Until Monday, Sen. Ted Stevens was best known in technology circles for his "series of tubes" analogy. Now he'll be known for his jury conviction on corruption charges.
A federal jury in Washington, D.C., convicted the Alaska Republican of all seven charges of accepting gifts and home renovations from a wealthy oil contractor and then lying about them on official documents.
Stevens is running for re-election next week. Because it's too late for the Republican Party to remove his name from the ballot and because it's not terribly likely that Alaskans will vote for a convicted felon, Stevens' conviction will aid the Democrats in assembling a filibuster-proof Senate majority. (They're also hoping to pick up seats in races in Virginia, New Mexico, Colorado, New Hampshire, and Minnesota.)
The irony is that Stevens' famous analogy of a "series of tubes" was an entirely reasonable one. Electrical engineers have long used the analogy of pipes and tubes to explain voltage (water pressure) and current (gallons per second). The Unix operating system and its progeny use the term "pipes" to describe interprocess communications.
Similarly, Internet engineers on discussion groups as august as Nanog regularly toss around terms like "fat long pipes." And an Internet RFC from as long ago as 1989 refers to "filling the pipe" so "that the sender of data can always put data onto the network." The word "tubes" has been used in antispam discussions years before anyone outside of Washington, D.C., heard of Stevens. And Princeton computer science Professor Ed Felten, to his credit, noted that the anti-Stevens criticism "seems a bit unfair."
What turned Stevens into an Internet laughingstock was twofold: 1. An especially inept invocation of the "pipes" or "tubes" analogy. His additional "it's not a big truck" improvisation didn't help. 2. The fact that he dared to use the analogy to assail politically popular Net neutrality regulations. (If he had used it to call for such rules, you can be sure that the online chortling would have been muted or nonexistent.)
But poking fun at the senator, who is also known for his tantrums over the "Bridge to Nowhere," misses the chance to critique actual legislative failings. Here are some of them:
Like vice presidential candidate Joe Biden, Stevens has been a fast friend of Hollywood's content industries. Stevens said at one hearing that a broadcast flag was necessary to curb Internet piracy of TV shows. "It is a subject that requires an act of Congress, in my opinion," he said.
Stevens co-sponsored, along with Democratic senator Ernest Hollings, what's probably the most ill-conceived technology bill in recent memory (and that's saying something).
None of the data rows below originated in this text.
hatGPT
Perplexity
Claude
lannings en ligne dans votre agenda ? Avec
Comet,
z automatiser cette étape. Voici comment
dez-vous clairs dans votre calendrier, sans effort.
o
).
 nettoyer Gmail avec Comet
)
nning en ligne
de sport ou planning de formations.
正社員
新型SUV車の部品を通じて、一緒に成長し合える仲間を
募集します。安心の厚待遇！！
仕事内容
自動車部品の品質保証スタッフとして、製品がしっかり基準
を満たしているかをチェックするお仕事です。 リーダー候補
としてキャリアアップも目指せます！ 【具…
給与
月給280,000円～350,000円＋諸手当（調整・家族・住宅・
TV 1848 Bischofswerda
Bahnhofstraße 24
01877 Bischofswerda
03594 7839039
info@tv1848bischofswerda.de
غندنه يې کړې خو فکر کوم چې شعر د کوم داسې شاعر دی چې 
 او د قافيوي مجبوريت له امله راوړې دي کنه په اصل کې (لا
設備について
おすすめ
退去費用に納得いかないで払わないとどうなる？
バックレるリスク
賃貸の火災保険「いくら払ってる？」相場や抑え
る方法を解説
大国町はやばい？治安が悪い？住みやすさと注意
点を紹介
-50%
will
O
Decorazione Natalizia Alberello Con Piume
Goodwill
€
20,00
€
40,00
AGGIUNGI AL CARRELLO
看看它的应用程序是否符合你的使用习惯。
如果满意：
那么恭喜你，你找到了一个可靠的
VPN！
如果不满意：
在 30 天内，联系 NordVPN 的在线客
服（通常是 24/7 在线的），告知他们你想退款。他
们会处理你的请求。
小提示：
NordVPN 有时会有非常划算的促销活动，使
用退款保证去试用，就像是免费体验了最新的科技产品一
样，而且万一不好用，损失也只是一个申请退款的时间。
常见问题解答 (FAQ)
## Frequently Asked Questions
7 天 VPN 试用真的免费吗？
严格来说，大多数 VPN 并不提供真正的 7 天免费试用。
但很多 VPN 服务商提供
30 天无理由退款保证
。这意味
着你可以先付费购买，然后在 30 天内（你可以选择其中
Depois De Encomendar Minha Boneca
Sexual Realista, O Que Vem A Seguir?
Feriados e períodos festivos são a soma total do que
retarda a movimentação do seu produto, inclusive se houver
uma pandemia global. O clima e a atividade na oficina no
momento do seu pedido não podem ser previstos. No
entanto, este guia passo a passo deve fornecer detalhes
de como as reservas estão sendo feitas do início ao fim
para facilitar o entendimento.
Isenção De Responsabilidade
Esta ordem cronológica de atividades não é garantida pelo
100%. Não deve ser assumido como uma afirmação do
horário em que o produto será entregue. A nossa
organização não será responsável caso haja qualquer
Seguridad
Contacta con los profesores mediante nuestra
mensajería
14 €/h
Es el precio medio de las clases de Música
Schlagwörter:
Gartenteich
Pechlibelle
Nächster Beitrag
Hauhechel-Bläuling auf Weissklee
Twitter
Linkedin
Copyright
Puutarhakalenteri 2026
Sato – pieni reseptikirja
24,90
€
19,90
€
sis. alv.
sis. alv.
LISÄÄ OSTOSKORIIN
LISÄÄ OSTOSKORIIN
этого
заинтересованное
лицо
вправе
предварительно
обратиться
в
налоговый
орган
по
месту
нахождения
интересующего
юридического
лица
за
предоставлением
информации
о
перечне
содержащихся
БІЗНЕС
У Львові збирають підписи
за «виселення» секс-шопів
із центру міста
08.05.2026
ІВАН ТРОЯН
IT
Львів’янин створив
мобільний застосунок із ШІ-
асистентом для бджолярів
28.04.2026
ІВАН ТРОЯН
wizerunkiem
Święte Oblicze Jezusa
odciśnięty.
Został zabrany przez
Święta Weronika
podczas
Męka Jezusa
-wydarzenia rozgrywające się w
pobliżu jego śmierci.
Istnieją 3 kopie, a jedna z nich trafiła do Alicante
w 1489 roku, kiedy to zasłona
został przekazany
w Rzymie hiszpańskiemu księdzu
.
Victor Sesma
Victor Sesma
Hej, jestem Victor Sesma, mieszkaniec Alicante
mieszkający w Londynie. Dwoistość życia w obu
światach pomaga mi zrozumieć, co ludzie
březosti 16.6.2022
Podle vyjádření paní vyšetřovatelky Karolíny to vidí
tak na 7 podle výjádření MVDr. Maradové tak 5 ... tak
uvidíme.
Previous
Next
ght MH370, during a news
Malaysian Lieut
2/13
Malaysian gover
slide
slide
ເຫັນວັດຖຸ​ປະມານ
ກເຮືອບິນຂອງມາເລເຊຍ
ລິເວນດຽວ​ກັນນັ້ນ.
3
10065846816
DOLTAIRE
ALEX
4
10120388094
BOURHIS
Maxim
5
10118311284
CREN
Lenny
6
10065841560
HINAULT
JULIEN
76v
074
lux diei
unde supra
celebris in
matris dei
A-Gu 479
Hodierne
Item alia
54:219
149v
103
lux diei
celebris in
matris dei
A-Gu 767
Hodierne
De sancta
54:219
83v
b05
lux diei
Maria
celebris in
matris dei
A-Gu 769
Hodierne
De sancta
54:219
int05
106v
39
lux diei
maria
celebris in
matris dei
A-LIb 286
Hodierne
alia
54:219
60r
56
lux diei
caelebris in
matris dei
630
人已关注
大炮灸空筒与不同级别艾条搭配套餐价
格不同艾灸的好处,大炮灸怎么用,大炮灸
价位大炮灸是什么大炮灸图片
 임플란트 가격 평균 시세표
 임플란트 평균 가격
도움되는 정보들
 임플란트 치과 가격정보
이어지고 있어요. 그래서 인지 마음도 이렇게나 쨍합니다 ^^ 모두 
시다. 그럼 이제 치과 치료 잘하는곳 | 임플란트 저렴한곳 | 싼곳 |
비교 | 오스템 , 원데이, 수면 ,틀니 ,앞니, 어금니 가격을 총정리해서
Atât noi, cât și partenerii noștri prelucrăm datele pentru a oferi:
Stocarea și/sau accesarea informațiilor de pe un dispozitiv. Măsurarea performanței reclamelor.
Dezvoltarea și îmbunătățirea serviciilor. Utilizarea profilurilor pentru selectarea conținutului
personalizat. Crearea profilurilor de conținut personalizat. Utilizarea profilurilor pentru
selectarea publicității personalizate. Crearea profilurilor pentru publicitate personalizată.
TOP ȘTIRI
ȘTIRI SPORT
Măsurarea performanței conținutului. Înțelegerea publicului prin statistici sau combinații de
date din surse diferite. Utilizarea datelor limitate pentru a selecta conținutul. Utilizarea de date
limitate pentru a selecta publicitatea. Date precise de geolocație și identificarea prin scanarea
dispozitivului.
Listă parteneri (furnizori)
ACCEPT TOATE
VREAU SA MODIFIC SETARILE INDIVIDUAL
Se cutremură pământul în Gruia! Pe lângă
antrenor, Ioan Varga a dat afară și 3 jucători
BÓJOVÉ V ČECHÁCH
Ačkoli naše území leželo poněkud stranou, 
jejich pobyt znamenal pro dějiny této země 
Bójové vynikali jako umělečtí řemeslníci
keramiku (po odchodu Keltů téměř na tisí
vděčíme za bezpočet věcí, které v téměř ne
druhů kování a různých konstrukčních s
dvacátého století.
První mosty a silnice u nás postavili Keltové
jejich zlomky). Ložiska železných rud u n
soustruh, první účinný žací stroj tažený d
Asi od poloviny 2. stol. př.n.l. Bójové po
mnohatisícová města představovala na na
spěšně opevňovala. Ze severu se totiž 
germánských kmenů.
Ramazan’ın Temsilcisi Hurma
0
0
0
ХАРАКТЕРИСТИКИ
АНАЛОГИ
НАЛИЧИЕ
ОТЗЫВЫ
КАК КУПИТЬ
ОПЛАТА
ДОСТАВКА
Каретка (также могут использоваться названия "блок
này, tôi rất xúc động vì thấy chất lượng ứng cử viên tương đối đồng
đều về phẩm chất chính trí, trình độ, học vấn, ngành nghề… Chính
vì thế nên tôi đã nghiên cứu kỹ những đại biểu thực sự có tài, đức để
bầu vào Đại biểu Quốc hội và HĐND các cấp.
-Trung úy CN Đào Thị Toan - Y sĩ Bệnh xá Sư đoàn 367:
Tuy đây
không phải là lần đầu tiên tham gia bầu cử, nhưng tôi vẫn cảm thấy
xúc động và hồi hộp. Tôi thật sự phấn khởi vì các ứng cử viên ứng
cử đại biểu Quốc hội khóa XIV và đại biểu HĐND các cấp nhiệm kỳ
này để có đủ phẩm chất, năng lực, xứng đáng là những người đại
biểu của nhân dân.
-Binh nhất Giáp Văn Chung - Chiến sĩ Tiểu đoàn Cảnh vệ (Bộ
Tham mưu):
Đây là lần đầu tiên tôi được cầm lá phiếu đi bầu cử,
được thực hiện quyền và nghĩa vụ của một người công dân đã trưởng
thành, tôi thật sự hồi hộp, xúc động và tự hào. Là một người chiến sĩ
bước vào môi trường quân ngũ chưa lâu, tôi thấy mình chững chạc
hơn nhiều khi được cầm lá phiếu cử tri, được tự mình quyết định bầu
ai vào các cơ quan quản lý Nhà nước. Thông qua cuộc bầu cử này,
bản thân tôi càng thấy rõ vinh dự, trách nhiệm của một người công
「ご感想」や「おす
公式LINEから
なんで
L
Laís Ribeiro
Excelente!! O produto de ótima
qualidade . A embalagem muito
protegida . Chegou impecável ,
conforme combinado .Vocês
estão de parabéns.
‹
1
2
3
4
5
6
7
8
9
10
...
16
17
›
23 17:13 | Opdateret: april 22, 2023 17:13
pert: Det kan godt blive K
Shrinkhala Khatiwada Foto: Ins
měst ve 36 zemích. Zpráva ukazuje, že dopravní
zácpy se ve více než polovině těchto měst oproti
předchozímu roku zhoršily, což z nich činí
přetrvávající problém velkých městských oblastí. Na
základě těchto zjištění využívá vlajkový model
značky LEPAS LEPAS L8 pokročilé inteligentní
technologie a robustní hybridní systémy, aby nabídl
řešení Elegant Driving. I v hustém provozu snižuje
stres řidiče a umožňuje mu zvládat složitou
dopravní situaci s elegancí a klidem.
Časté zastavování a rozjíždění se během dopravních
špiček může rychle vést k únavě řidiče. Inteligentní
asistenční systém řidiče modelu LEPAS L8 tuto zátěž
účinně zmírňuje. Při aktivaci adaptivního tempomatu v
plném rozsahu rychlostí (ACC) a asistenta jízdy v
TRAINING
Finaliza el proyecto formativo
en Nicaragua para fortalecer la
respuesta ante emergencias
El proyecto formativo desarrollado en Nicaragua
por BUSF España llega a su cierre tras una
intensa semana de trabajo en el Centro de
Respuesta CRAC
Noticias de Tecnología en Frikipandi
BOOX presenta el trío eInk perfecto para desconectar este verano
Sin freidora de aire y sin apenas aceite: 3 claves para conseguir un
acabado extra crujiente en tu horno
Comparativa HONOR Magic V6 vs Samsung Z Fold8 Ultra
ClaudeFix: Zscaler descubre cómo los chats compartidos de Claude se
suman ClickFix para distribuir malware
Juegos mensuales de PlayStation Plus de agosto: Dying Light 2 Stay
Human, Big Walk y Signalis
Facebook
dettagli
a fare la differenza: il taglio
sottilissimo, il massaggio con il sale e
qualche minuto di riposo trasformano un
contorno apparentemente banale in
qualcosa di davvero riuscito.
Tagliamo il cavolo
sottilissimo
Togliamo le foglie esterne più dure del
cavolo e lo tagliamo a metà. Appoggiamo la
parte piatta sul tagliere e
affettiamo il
It was called the Consumer Broadband and Digital Television Promotion Act and would require practically any hardware or software to include embedded copy-protection technology.
Stevens used his position as chairman of the Senate committee that writes Internet regulations to call for a crackdown on perfectly legal online porn depicting consenting adults. "My advice is you tell your clients they better do it soon, because we'll mandate it if they don't," Stevens informed a representative of the adult entertainment industry.
Stevens was no foe of Internet taxes. In 2006, he wanted to expand existing taxes on telephone systems to include all "communications" services, whatever that means. "I believe fax is a communication, I think e-mail is a communication, and I do believe they all should contribute," he said. Undaunted, Stevens suggested that idea again the following year.
In 2005, Stevens was the senator who seemed to call for resurrecting the justly reviled Communications Decency Act. "We ought to find some way to say, 'Here is a block of channels--whether it's delivered by broadband, by VoIP, by whatever it is--to a home that is clear of the stuff you don't want your children to see,'" he told reporters at the time, later saying he was referring to regulatory "tiers" like the movie "rating system."
Stevens also supported an ostensibly anti-phishing bill called the Anti-Phishing Consumer Protection Act. Earlier this year, the Electronic Frontier Foundation described it as "a bill that would expand trademark law, limit consumer access to information about competitive products, and eviscerate key protections for anonymous speech."
As CNET's 2006 tech voter guide shows, Stevens voted for the Communications Decency Act, the Digital Millennium Copyright Act, the Real ID Act--and against an effort to keep the Internet tax-free. He scored an unremarkable 53 percent overall on tech-friendly votes in Congress.
Such stances cement Stevens' true technology legacy. Sadly, the "tubes" metaphor is one of the few ventures into Internet policy he got halfway right.